Après un entretien d’une heure où le Procureur de la République de P ARIS nous a assurés de sa volonté pour que toute la lumière soit faite dans ce dossier et qu’une meilleure communication soit effectuée auprès de la partie civile, nous avons été sidérés de prendre connaissance, par une dépêche de l’AFP du 9 Février, d’une lettre que Monsieur Le Procureur de la République de P ARIS nous aurait adressée.

En réalité, ladite lettre fût envoyée le 14 Février au Conseil de Madame BORREL, ainsi qu’en atteste le cachet de la poste.

C’est certainement une manière toute particulière de Monsieur le Procureur, de communiquer dans une affaire que nous considérons être une affaire d’État.

L’incohérence ne s’arrêtant pas là et alors que nous avions sollicité de pouvoir participer à une nouvelle reconstitution sur les lieux, nous apprenions par le journal  » France Soir  » du Vendredi 3 Mars, le départ des Magistrats Instructeurs à DJIBOUTI, en compagnie de Monsieur le Procureur Adjoint, Monsieur DAUVEL.

Bien entendu cet article comporte une violation du secret de l’instruction par ceux qui y sont tenus (puisqu’il est fait explicitement référence au procès-verbal de synthèse et à une audition toute récente), mais surtout démontre la volonté des Magistrats de dialoguer davantage avec les médias qu’avec la partie civile, ce qui est une bien curieuse conception d’une justice sereine.

Nous avons donc demandé à l’Ambassade de DJIBOUTI de pouvoir bénéficier d’un visa pour nous rendre sur place afin de défendre les intérêts de nos clients.

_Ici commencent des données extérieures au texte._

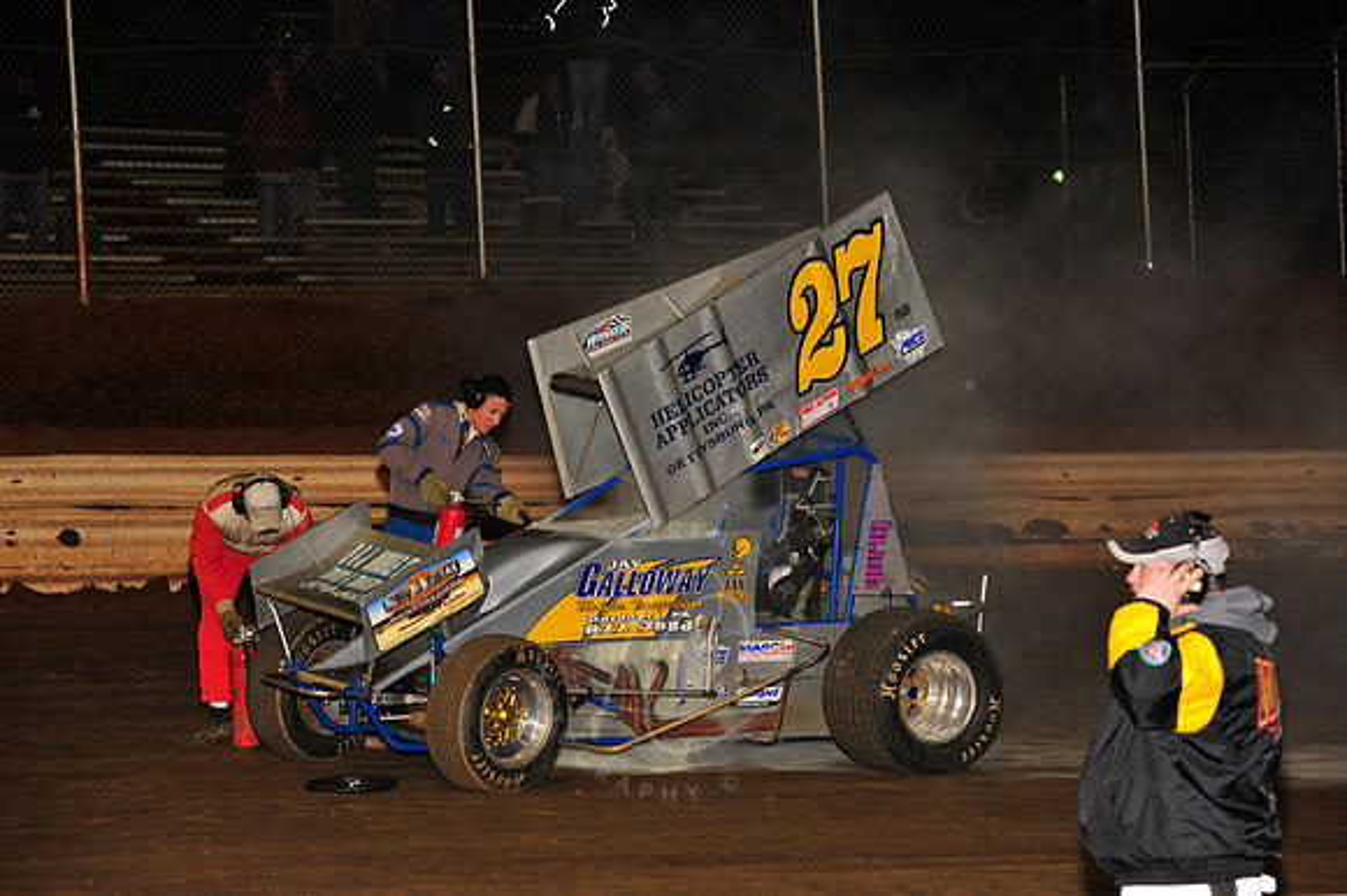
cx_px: 674
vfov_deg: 10.1
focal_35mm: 135
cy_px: 448
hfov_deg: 15.2
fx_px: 5048
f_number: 7.1
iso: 800
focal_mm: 135
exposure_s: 1/100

Quelle ne fût pas notre surprise de constater que, dans un communiqué en date du 6 Mars 2000, l’Ambassade de la République de DJIBOUTI refusait de nous accorder un visa au motif que  » les Juges d’Instruction Français, n’ont pas invité la partie civile à la reconstitution relative à la mort du Juge BORREL « .

Fâcheuse coïncidence entre le comportement de la Justice Française et la position des autorités djiboutiennes, pour priver les parties civiles d’exercer leurs droits. ..

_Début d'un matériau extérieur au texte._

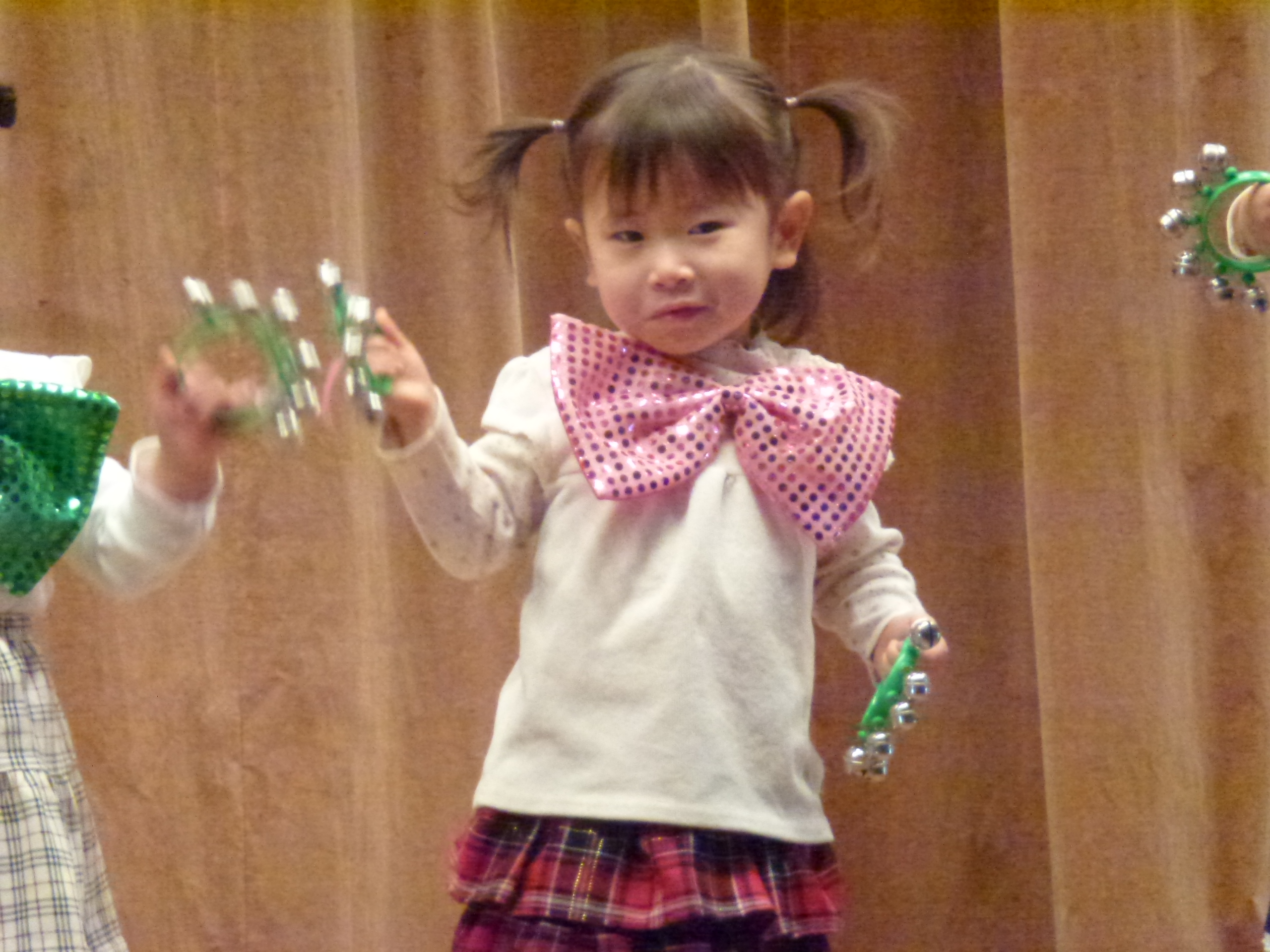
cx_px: 635
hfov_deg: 5.2
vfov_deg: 3.9
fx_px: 14088
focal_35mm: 384
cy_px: 476
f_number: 5.9
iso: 1600
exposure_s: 1/60
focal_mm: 68.8
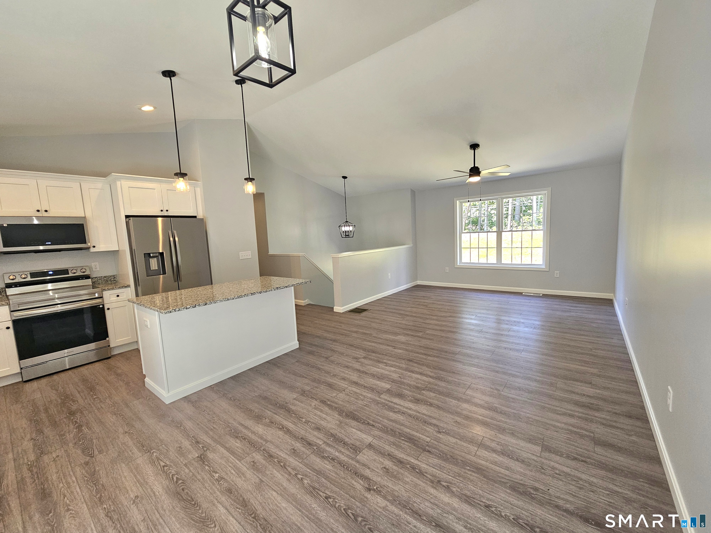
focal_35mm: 13
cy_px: 266
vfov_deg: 89.9
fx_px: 267
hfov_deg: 106.2
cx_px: 356
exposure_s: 1/60.2
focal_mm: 2.2
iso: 80
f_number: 2.2
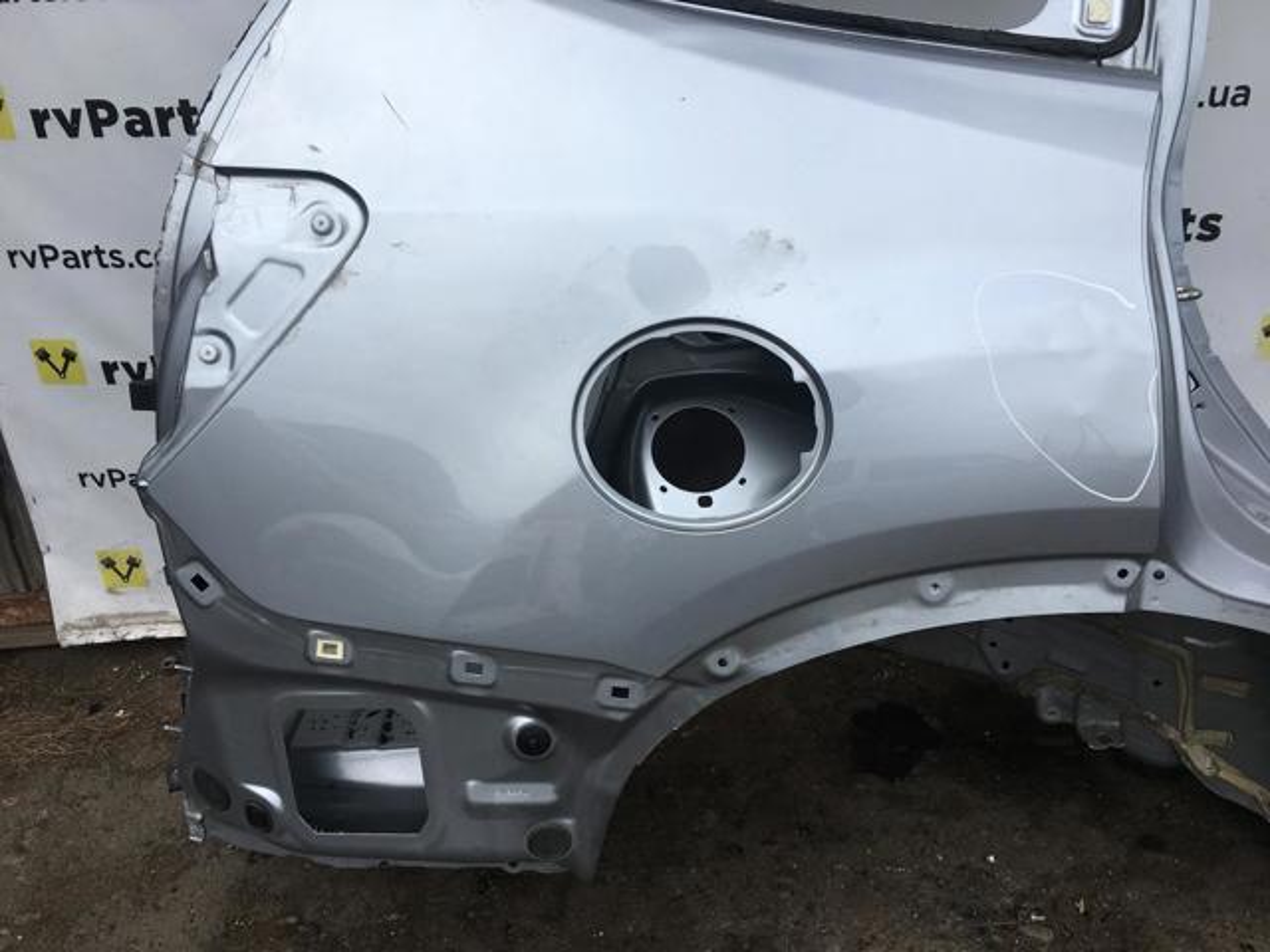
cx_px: 635
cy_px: 476
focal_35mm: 29
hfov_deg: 61.7
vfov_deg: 48.2
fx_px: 1064
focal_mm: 4.15
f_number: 2.2
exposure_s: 1/534
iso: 25
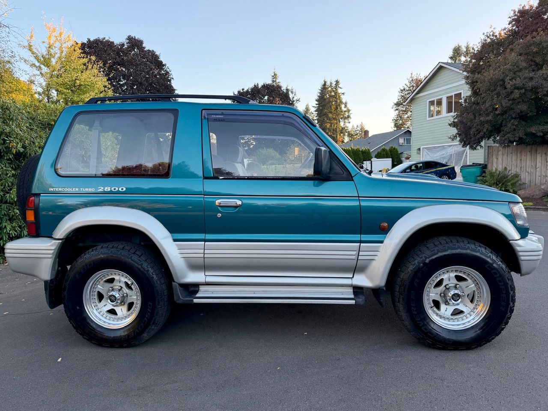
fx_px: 380
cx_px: 274
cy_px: 206
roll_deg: +0.9
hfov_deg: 71.6
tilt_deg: -5.8
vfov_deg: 56.8
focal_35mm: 24
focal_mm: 6.76
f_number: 1.78
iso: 100
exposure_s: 1/374
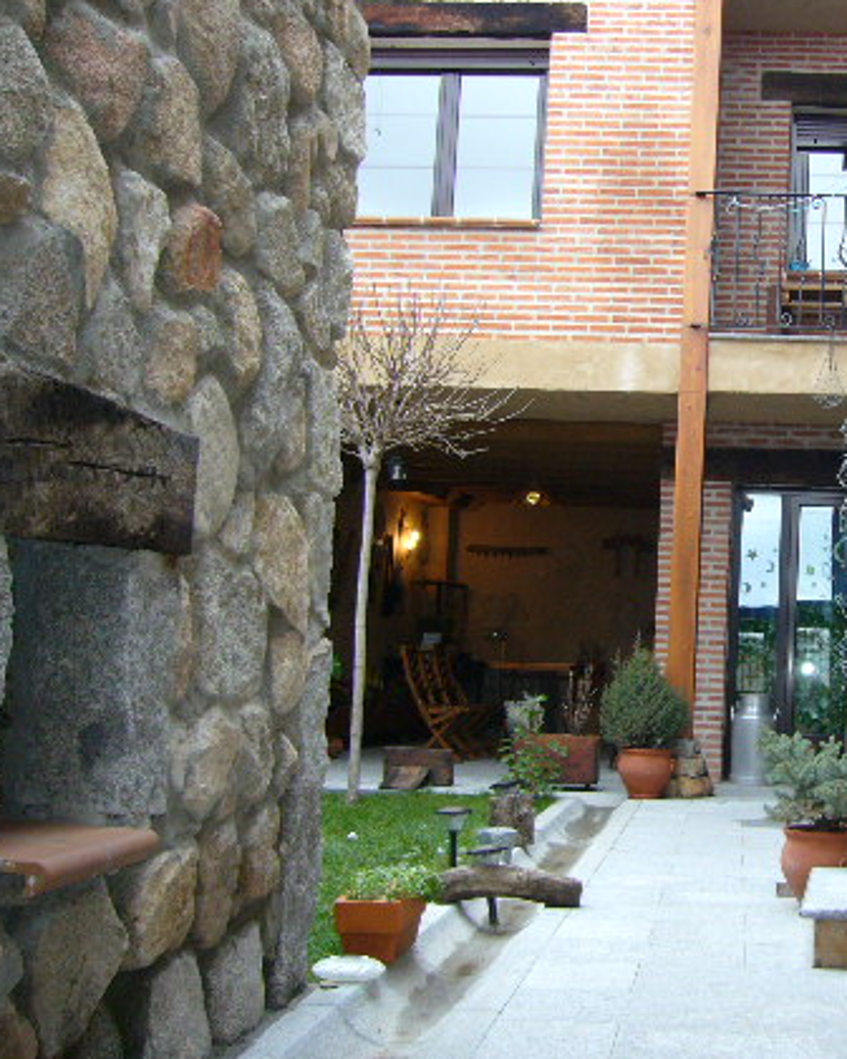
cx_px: 751
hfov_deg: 28.1
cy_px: 472
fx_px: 1629
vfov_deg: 36.0
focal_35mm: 52
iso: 100
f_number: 2.8
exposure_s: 1/60
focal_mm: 5.8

Pour Madame BORREL, sa stupéfaction fût encore plus grande lorsqu’elle s’aperçut que Monsieur LE LOIRE, dans l’émission  » CAPITAL  » sur M6, le Dimanche 12 Mars 2000, s’était rendu à DJIBOUTI en compagnie de différents journalistes, participer à une reconstitution que tous les téléspectateurs ont pu voir sur une chaîne publique, dans le cadre de la disparition d’un militaire français.

On accepte donc la présence de journalistes lors d’une reconstitution effectuée par le Juge LE LOIRE à DJIBOUTI, alors que dans le même temps on empêche les Avocats des parties civiles d’assister à un acte de même nature, dans une affaire particulièrement
sensible.

Tout cela est rocambolesque et indigne, sauf à considérer que la Justice devient une accumulation de bizarreries la discréditant définitivement, ce que nous ne saurions tolérer.

Du fait même de la gravité des accusations que nous portons à votre connaissance, nous vous demandons d’une part de bien vouloir nous recevoir personnellement au plus vite en compagnie de notre cliente et d’autre part de diligenter une enquête de l’Inspection Générale des Services Judiciaires.

Nous vous prions d’agréer, Madame Le Garde des Sceaux, l’assurance de notre haute considération.